◆ TO DO ◆
Please list, in full, every line in the entries below that contains the string "newSketch".

◆ RECORD LIST ◆
= = = = =
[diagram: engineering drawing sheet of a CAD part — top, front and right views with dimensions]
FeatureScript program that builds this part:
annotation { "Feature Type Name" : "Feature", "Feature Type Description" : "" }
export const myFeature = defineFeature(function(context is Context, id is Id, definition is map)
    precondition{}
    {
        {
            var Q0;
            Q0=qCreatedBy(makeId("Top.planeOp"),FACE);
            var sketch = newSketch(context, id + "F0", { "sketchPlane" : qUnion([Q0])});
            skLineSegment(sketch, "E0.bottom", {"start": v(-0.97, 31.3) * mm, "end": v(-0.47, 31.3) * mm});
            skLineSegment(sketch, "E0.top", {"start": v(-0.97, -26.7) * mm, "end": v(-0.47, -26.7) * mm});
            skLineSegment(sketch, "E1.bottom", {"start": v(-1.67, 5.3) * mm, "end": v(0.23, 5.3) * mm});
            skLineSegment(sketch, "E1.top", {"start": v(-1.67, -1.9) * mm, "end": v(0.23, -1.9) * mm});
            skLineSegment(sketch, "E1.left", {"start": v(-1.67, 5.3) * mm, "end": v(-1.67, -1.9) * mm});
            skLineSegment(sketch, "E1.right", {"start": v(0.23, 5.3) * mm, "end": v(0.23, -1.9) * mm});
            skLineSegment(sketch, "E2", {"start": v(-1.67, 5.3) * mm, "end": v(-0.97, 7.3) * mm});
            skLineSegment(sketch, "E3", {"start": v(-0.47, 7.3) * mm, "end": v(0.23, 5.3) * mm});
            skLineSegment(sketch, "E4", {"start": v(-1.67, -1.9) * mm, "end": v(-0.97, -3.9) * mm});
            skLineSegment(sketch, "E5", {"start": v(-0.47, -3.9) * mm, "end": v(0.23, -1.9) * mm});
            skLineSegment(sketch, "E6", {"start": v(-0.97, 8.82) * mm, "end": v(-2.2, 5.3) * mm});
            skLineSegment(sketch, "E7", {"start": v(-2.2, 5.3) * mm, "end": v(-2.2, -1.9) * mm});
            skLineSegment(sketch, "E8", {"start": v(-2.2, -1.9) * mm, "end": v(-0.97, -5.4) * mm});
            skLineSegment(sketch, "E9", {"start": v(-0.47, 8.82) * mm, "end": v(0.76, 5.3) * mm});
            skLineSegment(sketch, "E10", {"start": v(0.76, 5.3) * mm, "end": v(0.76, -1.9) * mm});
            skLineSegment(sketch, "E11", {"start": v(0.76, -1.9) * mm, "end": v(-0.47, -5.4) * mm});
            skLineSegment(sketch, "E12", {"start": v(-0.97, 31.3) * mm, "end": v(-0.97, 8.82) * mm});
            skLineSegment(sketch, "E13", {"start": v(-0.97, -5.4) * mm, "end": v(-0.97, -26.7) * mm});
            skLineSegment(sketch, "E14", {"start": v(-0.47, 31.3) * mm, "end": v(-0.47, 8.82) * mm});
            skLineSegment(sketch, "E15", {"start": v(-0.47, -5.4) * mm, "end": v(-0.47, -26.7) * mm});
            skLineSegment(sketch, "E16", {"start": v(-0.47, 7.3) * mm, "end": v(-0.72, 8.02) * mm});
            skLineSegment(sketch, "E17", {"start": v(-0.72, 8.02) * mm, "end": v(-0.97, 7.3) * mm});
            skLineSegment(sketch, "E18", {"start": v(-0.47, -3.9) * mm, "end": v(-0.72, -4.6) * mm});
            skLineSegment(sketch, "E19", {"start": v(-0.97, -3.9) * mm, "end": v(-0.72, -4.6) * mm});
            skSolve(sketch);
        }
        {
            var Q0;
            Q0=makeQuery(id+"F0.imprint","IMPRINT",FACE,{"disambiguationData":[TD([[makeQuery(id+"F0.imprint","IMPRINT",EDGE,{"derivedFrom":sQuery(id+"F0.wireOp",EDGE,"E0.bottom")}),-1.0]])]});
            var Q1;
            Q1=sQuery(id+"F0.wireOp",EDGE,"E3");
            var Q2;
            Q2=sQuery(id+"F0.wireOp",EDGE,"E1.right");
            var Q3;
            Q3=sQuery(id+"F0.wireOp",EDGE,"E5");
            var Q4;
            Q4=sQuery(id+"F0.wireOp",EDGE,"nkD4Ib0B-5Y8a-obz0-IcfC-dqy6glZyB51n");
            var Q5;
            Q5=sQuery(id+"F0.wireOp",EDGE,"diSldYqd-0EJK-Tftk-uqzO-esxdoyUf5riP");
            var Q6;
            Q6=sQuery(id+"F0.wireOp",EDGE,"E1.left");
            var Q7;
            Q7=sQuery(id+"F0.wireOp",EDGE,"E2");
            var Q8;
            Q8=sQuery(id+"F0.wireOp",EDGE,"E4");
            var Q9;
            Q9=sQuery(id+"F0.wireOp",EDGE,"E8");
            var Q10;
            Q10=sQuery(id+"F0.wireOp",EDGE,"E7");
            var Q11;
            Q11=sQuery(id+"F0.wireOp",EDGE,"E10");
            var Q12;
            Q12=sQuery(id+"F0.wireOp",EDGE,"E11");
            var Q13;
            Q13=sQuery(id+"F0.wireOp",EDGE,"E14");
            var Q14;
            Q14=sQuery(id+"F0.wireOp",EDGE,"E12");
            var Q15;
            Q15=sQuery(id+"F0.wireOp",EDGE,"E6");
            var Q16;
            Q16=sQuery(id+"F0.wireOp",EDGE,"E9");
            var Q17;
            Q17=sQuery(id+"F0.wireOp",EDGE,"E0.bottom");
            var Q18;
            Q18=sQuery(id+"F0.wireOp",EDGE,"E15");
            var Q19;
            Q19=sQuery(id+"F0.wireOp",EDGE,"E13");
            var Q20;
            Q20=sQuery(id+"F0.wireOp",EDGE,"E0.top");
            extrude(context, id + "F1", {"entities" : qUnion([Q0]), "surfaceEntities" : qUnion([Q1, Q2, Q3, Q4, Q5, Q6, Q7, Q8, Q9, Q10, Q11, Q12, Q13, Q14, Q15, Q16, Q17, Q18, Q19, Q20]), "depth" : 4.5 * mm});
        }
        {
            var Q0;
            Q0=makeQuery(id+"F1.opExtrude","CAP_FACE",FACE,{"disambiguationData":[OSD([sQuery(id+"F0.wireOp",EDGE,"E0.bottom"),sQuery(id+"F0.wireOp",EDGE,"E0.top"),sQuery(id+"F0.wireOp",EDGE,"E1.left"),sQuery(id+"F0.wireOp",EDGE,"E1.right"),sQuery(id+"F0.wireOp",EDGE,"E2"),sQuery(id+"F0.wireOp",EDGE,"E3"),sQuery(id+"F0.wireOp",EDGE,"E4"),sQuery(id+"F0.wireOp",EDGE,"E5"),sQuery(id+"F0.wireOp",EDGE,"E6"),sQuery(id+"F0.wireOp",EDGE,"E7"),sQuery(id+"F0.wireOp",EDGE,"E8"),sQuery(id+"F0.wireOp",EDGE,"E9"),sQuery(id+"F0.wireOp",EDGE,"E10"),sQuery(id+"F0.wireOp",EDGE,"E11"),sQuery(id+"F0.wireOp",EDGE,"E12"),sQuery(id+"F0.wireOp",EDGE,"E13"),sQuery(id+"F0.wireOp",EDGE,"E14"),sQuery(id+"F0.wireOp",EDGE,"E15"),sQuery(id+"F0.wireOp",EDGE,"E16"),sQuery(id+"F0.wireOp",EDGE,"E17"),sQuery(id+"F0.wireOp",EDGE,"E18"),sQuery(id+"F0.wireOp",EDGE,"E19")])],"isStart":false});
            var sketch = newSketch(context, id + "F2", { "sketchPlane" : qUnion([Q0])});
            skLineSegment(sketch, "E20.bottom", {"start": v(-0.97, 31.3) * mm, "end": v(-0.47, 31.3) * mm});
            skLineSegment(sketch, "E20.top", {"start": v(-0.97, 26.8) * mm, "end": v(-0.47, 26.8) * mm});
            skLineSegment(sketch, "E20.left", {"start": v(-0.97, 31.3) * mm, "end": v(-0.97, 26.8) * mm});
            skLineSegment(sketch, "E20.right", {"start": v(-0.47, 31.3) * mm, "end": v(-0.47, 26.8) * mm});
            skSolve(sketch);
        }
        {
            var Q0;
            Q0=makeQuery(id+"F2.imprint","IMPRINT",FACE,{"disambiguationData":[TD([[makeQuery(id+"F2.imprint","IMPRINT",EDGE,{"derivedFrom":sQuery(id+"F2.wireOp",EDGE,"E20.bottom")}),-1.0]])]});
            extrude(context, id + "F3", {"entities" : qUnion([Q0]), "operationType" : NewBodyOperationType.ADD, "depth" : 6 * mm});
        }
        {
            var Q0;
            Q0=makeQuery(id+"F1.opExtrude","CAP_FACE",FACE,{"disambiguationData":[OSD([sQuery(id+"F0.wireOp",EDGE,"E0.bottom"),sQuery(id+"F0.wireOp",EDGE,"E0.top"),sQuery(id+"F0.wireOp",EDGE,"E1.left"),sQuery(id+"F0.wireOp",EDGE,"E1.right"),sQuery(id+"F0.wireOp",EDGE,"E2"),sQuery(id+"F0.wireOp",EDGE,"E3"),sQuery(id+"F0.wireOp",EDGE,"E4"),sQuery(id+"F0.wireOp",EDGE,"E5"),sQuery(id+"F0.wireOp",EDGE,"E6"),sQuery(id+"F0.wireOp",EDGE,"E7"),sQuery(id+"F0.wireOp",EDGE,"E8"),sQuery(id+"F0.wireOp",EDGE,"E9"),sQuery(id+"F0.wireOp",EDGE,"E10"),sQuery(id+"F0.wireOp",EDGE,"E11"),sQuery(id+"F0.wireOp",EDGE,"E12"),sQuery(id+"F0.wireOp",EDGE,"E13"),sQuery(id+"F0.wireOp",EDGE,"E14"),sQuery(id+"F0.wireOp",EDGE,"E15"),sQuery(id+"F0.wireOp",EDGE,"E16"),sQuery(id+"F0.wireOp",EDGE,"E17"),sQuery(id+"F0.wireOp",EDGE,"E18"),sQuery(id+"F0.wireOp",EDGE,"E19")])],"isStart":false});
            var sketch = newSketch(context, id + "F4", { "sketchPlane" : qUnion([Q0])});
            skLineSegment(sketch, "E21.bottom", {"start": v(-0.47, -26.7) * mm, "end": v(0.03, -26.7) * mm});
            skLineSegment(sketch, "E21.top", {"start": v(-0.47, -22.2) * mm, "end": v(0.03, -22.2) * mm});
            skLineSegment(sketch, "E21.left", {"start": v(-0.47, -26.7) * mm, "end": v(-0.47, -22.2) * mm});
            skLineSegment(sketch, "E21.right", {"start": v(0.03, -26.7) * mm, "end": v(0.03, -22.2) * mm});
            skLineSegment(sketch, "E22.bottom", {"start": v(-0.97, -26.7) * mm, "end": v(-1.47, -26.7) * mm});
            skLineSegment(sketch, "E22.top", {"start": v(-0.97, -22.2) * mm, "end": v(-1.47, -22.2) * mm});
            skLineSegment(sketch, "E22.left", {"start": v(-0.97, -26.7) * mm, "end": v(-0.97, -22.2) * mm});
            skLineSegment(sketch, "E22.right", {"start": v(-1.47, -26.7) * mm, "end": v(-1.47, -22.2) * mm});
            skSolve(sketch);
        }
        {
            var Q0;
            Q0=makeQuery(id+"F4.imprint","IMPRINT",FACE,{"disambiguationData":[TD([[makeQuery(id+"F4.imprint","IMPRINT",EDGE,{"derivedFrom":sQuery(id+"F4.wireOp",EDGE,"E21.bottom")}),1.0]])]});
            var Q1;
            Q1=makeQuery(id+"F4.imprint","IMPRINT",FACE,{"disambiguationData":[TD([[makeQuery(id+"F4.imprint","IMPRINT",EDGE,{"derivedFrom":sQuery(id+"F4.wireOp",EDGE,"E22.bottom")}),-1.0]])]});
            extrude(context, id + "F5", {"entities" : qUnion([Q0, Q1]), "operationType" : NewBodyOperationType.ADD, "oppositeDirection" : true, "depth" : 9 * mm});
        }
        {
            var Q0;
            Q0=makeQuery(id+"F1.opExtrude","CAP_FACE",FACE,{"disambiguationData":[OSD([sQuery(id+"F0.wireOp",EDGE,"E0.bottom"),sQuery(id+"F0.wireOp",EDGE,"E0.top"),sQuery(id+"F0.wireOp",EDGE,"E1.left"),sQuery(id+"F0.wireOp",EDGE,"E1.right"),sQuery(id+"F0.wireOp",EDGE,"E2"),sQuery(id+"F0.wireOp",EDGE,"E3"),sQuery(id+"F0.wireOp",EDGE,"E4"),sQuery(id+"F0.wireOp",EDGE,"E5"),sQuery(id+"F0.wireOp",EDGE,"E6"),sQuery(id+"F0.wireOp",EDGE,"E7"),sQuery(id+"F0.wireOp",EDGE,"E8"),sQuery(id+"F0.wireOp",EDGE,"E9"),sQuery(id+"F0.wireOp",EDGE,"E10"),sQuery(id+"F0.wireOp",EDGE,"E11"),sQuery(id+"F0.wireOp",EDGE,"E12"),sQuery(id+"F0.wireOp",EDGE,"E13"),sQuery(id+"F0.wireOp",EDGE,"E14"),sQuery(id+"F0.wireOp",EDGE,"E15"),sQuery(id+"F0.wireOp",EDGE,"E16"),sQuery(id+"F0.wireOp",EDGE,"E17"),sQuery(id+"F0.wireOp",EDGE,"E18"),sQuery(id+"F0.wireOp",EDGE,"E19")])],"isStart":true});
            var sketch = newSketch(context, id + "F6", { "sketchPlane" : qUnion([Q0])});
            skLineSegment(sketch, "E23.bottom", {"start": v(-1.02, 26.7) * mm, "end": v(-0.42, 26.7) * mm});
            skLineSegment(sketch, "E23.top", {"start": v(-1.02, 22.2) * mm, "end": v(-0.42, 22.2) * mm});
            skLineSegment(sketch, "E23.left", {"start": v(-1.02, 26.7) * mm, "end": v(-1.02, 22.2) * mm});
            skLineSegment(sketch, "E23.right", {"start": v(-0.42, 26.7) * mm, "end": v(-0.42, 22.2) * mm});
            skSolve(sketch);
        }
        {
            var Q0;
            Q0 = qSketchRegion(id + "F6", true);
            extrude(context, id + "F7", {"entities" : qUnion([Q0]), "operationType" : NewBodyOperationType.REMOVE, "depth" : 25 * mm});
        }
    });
= = = = =
◆ TASK RESULT ◆
            var sketch = newSketch(context, id + "F0", { "sketchPlane" : qUnion([Q0])});
            var sketch = newSketch(context, id + "F2", { "sketchPlane" : qUnion([Q0])});
            var sketch = newSketch(context, id + "F4", { "sketchPlane" : qUnion([Q0])});
            var sketch = newSketch(context, id + "F6", { "sketchPlane" : qUnion([Q0])});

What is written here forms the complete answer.